Google Docs Input
The Google Docs Input step provides you with the ability to read data from one or more Google Docs spreadsheets.
The following sections describe each of the available features for configuring the Google Docs Input step. If necessary, refer to the Google Dimensions and Metrics Reference.
Prerequisites
You must have a Google Docs account, an installation of PDI 3.2, and the Google Docs plug-in.
Note: The Google Docs plug-in is available to Pentaho enterprise customers only. The plug-in can be downloaded from the Pentaho FTP site and must be installed in your
...\plugins\steps
directory.
Files
The Files tab is where you define the location of the Google Docs files that you want read. The table below contains options associated with the Files tab:
Option |
Description |
---|---|
Step Name |
Unique name for the step |
Username |
Your Google Docs account user name |
Password |
Your Google Docs account password |
Google Docs Object ID |
Key to the Google document from which you want to read data - Note: The key is included in the URL associated with the document; your entry must be in the following format spreadsheet%pBb5yoxtYzKEyXDB9eqsNVG. Click Lookup to display the list of available keys. |
Sheets
The options in the Sheets tab allow you to specify the names of the sheets in the Google Docs workbook to read. For each of the sheet names you can specify the row and column to start at.

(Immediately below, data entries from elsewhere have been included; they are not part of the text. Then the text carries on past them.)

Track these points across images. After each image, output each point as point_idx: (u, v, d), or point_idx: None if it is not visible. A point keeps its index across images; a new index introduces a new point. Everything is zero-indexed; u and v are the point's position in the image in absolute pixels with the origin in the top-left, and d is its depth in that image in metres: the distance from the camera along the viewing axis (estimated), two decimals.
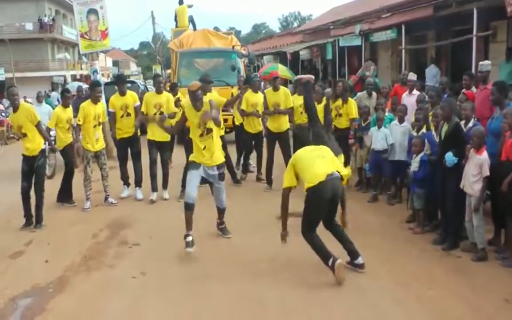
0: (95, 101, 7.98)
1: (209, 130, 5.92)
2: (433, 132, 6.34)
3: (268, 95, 8.87)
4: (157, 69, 34.39)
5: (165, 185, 8.44)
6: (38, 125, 7.05)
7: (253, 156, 9.80)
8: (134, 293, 4.94)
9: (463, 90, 7.71)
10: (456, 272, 5.17)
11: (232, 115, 10.71)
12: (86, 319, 4.56)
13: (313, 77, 7.77)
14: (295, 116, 8.86)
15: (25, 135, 7.04)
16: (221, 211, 6.44)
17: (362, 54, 15.20)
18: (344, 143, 8.16)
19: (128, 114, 8.32)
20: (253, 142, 9.44)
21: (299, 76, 9.38)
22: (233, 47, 14.35)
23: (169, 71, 19.14)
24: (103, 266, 5.65)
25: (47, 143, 7.33)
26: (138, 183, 8.53)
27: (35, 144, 7.06)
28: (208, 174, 6.01)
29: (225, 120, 10.20)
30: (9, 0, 37.38)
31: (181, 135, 8.18)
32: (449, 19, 11.38)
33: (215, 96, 6.96)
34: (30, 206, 7.17)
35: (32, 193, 7.19)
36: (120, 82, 8.51)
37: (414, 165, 6.48)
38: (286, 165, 5.60)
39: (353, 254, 5.25)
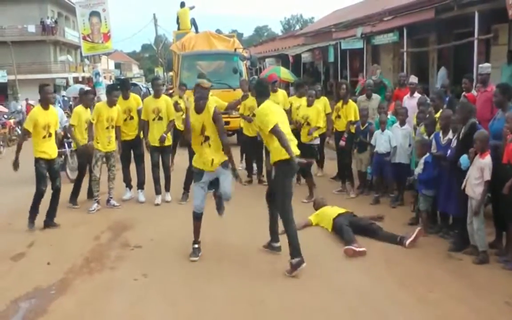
0: (111, 104, 7.97)
1: (207, 138, 5.74)
2: (440, 134, 6.35)
3: None
4: (159, 71, 34.37)
5: (167, 188, 8.45)
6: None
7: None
8: (135, 295, 4.94)
9: (464, 93, 7.73)
10: (458, 275, 5.18)
11: (234, 117, 10.73)
12: None
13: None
14: (292, 116, 8.85)
15: (50, 135, 7.06)
16: (223, 201, 6.00)
17: (364, 57, 15.23)
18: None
19: (131, 117, 8.36)
20: (253, 145, 9.43)
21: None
22: (235, 49, 14.37)
23: (171, 73, 19.20)
24: (105, 268, 5.66)
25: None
26: (141, 185, 8.55)
27: (55, 146, 7.24)
28: (211, 175, 5.87)
29: (227, 123, 10.20)
30: (12, 2, 37.51)
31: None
32: (451, 22, 11.40)
33: (216, 100, 6.89)
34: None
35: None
36: (123, 88, 8.52)
37: (419, 167, 6.49)
38: None
39: (274, 235, 5.60)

Note: The row and column numbers are zero (0) based; start to number at 0.
IMPORTANT: It is also possible to read all sheets in the worksheet. To read all sheets disable the "List of sheets to read" table and type the start row and column in the first row. When you want to read all sheets in the workbook(s), it is important not to specify any specific sheet name.
Content
The content tab allows you to configure the following properties:
Option |
Description |
---|---|
Header |
Enable if the sheets specified contain a header row to skip |
No empty rows |
Enable if you don't want empty rows in the output of this step |
Stop on empty row |
Makes the step stop reading the current sheet of a file when a empty line is encountered |
Filename |
Specifies a field name to include the file name in the output of this step. |
Sheetname |
Specifies a field name to include the sheet name in the output of this step. |
Sheer row nr |
Specifies a field name to include the sheet row number in the output of the step. The sheet row number is the actual row number in the Google Docs sheet. |
Row nrwritten |
Specifies a field name to include the row number in the output of the step. "Row number written" is the number of rows processed, starting at 1 and counting indefinitely |
Limit |
Limits the number of rows to this number (zero (0) means all rows). |
Encoding |
Specifies the character encoding (such as UTF-8, ASCII) |
Error handling
The Error handling tab allows you to configure the following properties:
Option |
Description |
---|---|
Strict types? |
Certain columns in the Google Docs input step can be flagged as numbers, strings, dates, and so on. Once flagged, if a column does not contain the right data type; for example, the column was flagged as numeric but contains a string input, an error occurs. |
Ignore errors? |
Enable if you want to ignore errors during parsing |
Skip error lines? |
Enable if you want to skip those lines that contain errors. Note: you can generate an extra file that will contain the line numbers on which the errors occurred. If lines with errors are not skipped, the fields that did have parsing errors, will be empty (null). |
Warnings file directory |
When warnings are generated, they are placed in this directory. The name of that file is <warning dir>/filename.<date_time>.<warning extension> |
Error files directory |
When errors occur, they are placed in this directory. The name of that file is <errorfile_dir>/filename.<date_time>.<errorfile_extension> |
Failing line numbers files directory |
When a parsing error occurs on a line, the line number is placed in this directory. The name of that file is <errorline dir>/filename.<date_time>.<errorline extension> |
Fields
The fields tab is for specifying the fields that must be read from the Google Docs files. Use Get fields from header row to fill in the available fields if the sheets have a header row automatically.
The Type column performs type conversions for a given field. For example, if you want to read a date and you have a String value in the Google Docs file, specify the conversion mask.
Note: In the case of Number to Date conversion (for example, 20081028--> October 28th, 2008) specify the conversion mask yyyyMMdd because there will be an implicit Number to String conversion taking place before doing the String to Date conversion.